News flash (from the Baltimore Business Journal):

"Under Armour Inc. is going into business with a global sports marketing agency to create a standardized scoring system for youth athletic performance.

"The Baltimore sportswear company and IMG are planning more than 100 global one- to three-day combines for high school athletes next year at which participants will be scored on a range of metrics, including physical attributes, mental stamina and sport-specific skills."

If fixing youth sports were up to me, this wouldn't be my first move.

Friday, October 30, 2009

NFL concussions and the "trickle-down effect"


Two great articles this week on concussions in youth sports. Alan Schwarz in today's New York Times continues his remarkable coverage of the issue.

This quotation from Alan's piece gets to the heart of the issue. (The issue being, until the NFL takes seriously, or seriously enough, the consequences of head trauma, neither will the millions of youth leagues).

“Walking off the pain in an N.F.L. game turns into walking it off in a Little League game — the trickle-down effects on high school and college players are very real and can be fatal,” Representative Hank Johnson, Democrat of Georgia, said in the hearing.

Over at The Daily Beast, Buzz Bissinger takes on pretty much the same subject, though he argues more broadly against the macho sports culture which reaches down to high schools and, in some communities, even youth sports. There's also a nice mention in Buzz's story of Until It Hurts, specifically to reporting in the book about avoidable injuries.

Those of you who've read it know a 16-year-old pitcher in my family had one.

Wednesday, October 28, 2009

Hand stands and back flips at the kitchen table

Spanning the globe for youth sports dysfunction.

Giuliano Stroe
, the Romanian gymnast with the washboard abs, is, as the caption reads, five years old.

Thanks (I think) to Ed Wiest for alerting me to this.

Friday, October 23, 2009

Message to sports parents: "You do not know what you're talking about"


I'm posting two opinion pieces, one pulled from the Denver Post, another from a lively weekly podcast produced by students at the Park School in Baltimore.

Here's what these two commentaries have in common. In both, the authors make the case that sports for kids aren't what they could be, and for that they fault the adults. In both, tellingly, the commentators also are teenagers.

Thanks to Ed Wiest for the tip on the Denver Post article, and Ben Hyman for the lead on the Park School podcast

On the podcast, choose "Season Five," then "Episode 85 - The Park Culture." The commentary begins at 16:36. So, cue up the audio feed to that point.
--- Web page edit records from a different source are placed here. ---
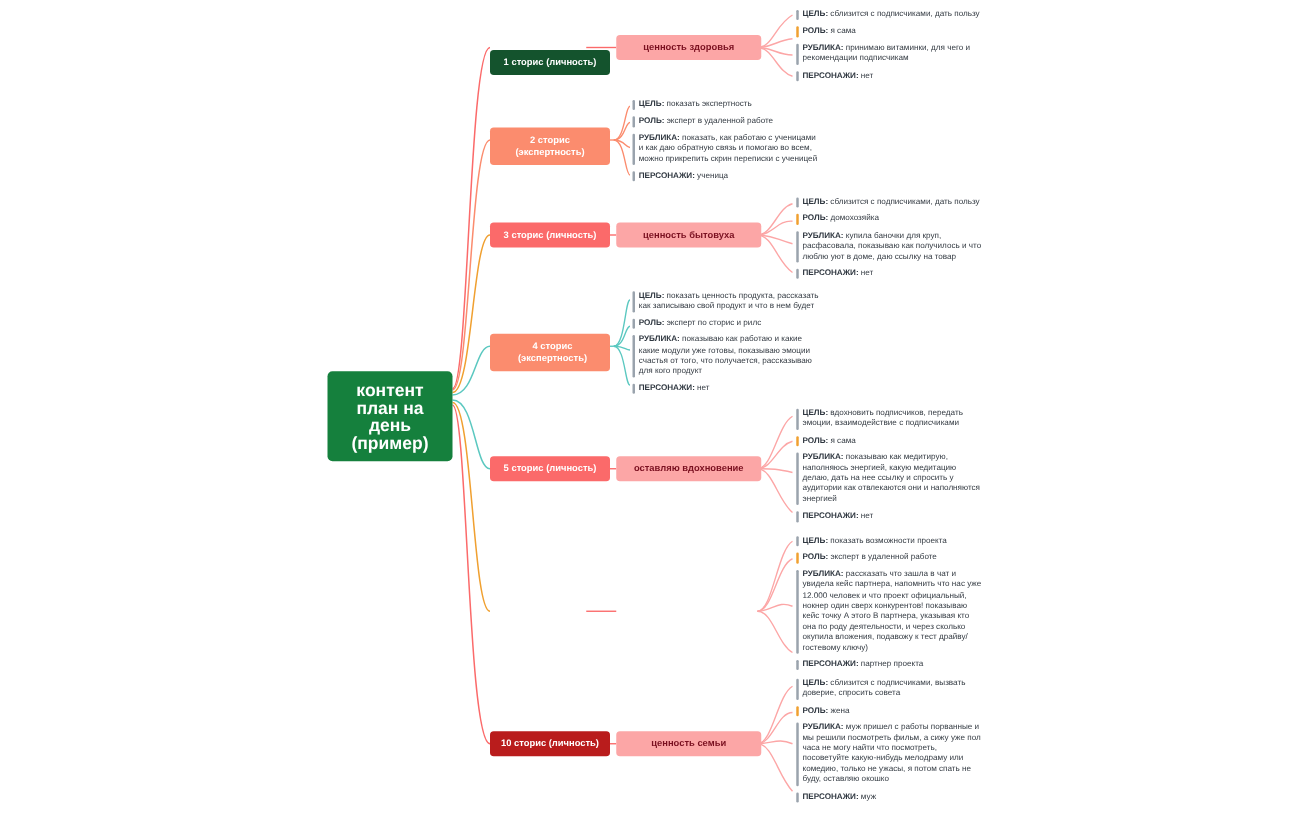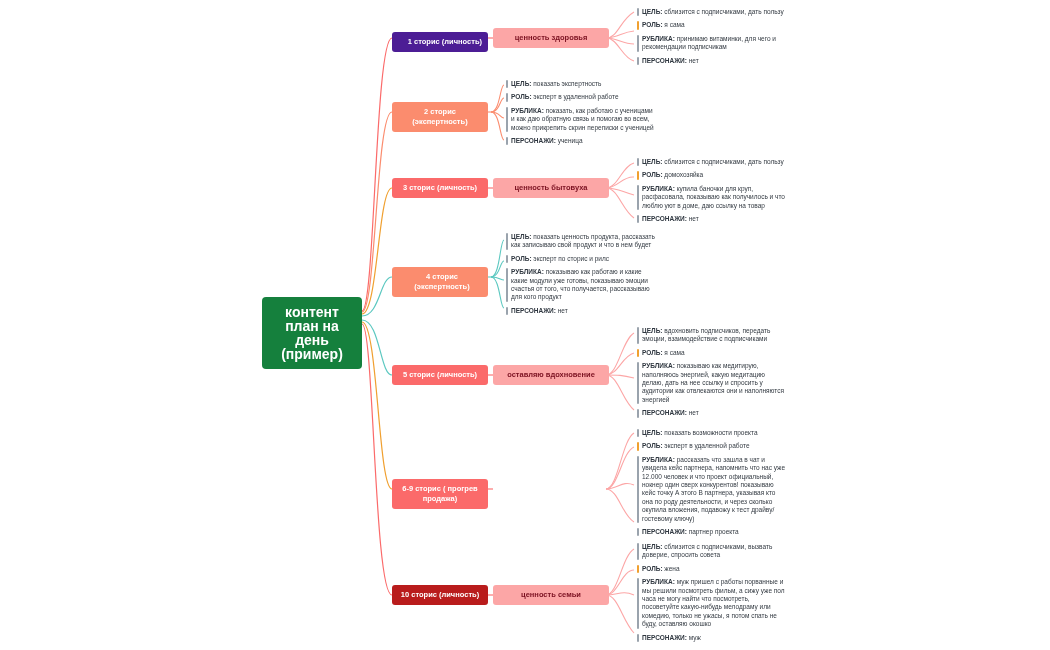--- a/index.html
+++ b/index.html
@@ -142,21 +142,21 @@
     <path d="M606,595 C618,595 622,556 634,549" stroke="#fca6a6" stroke-width="1.1" fill="none"></path>
     <path d="M606,595 C618,595 622,570 634,570" stroke="#fca6a6" stroke-width="1.1" fill="none"></path>
     <path d="M606,595 C618,595 622,590 634,595" stroke="#fca6a6" stroke-width="1.1" fill="none"></path>
     <path d="M606,595 C618,595 622,620 634,633" stroke="#fca6a6" stroke-width="1.1" fill="none"></path>
   </svg>
 
   <div class="node root-node" style="left:262px; top:297px;">
     <span>контент план на день (пример)</span>
   </div>
 
-  <div class="node story-node" style="left:392px; top:32px; background:#4c1d95;text-align:right;">
+  <div class="node story-node" style="left:392px; top:40px; background:#14532d;">
     <span>1 сторис (личность)</span>
   </div>
   <div class="node theme-node" style="left:493px; top:28px; background:#fca6a6;">
     <span>ценность здоровья</span>
   </div>
   <div class="detail-group" style="left:637px; top:6px;">
     <div class="detail-item">
       <span class="bar" style="background:#9aa3ad;"></span>
       <span class="lbl">ЦЕЛЬ:</span><span> сблизится с подписчиками, дать пользу</span>
     </div>
@@ -261,23 +261,20 @@
     <div class="detail-item">
       <span class="bar" style="background:#9aa3ad;"></span>
       <span class="lbl">РУБЛИКА:</span><span> показываю как медитирую, наполняюсь энергией, какую медитацию делаю, дать на нее ссылку и спросить у аудитории как отвлекаются они и наполняются энергией</span>
     </div>
     <div class="detail-item">
       <span class="bar" style="background:#9aa3ad;"></span>
       <span class="lbl">ПЕРСОНАЖИ:</span><span> нет</span>
     </div>
   </div>
 
-  <div class="node story-node" style="left:392px; top:479px; background:#fb6a6a;">
-    <span>6-9 сторис ( прогрев продажа)</span>
-  </div>
   <div class="detail-group" style="left:637px; top:427px;">
     <div class="detail-item">
       <span class="bar" style="background:#9aa3ad;"></span>
       <span class="lbl">ЦЕЛЬ:</span><span> показать возможности проекта</span>
     </div>
     <div class="detail-item">
       <span class="bar" style="background:#f0a030;"></span>
       <span class="lbl">РОЛЬ:</span><span> эксперт в удаленной работе</span>
     </div>
     <div class="detail-item">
It takes a few seconds, but is well worth the effort.

Tuesday, October 20, 2009

As concussions mount, a better hockey helmet


I'm linking to a short take in BusinessWeek (second item) on the new M11 hockey helmet. The story is that this helmet protects against head injuries far better than the helmets almost everybody is wearing, NHL to biddy leagues.

Head injuries in hockey are getting closer attention these days. As I write in the BW article, some studies indicate that 10 to 20 per cent of teen hockey players suffer a concussion each season. If that is so, many - most? - teen players are affected before they hang up their skates after high school. And that says nothing about other head blows, ones that, while serious, do not cause concussions. Chilling stuff.

Mark Messier
, the NHL Hall of Famer, helped develop the new helmet with Cascade Sport. Messier is on the board of Cascade Sport. So there's no attempt here to paint this as purely a mission of mercy. Speaking with him about the so-called Messier Project, though, I was impressed that this is about more than making a buck. He hopes to get NHL players to wear the helmet - this year, eight are. And in time, to have millions of kids following the lead of their hockey heroes.

My first question for Messier, who played 25 seasons in the NHL, was: How many concussions did you have in your career? He said he couldn't remember, and we had a laugh - a nervous laugh - about that.

Thursday, October 15, 2009

Until It Hurts on Weplay.com



Over the next few weeks, Weplay.com will be running adapted excerpts from Until It Hurts. First up, a short piece on what kids observe - and what they'd like to change - about the adults who show up to coach their teams and root them on.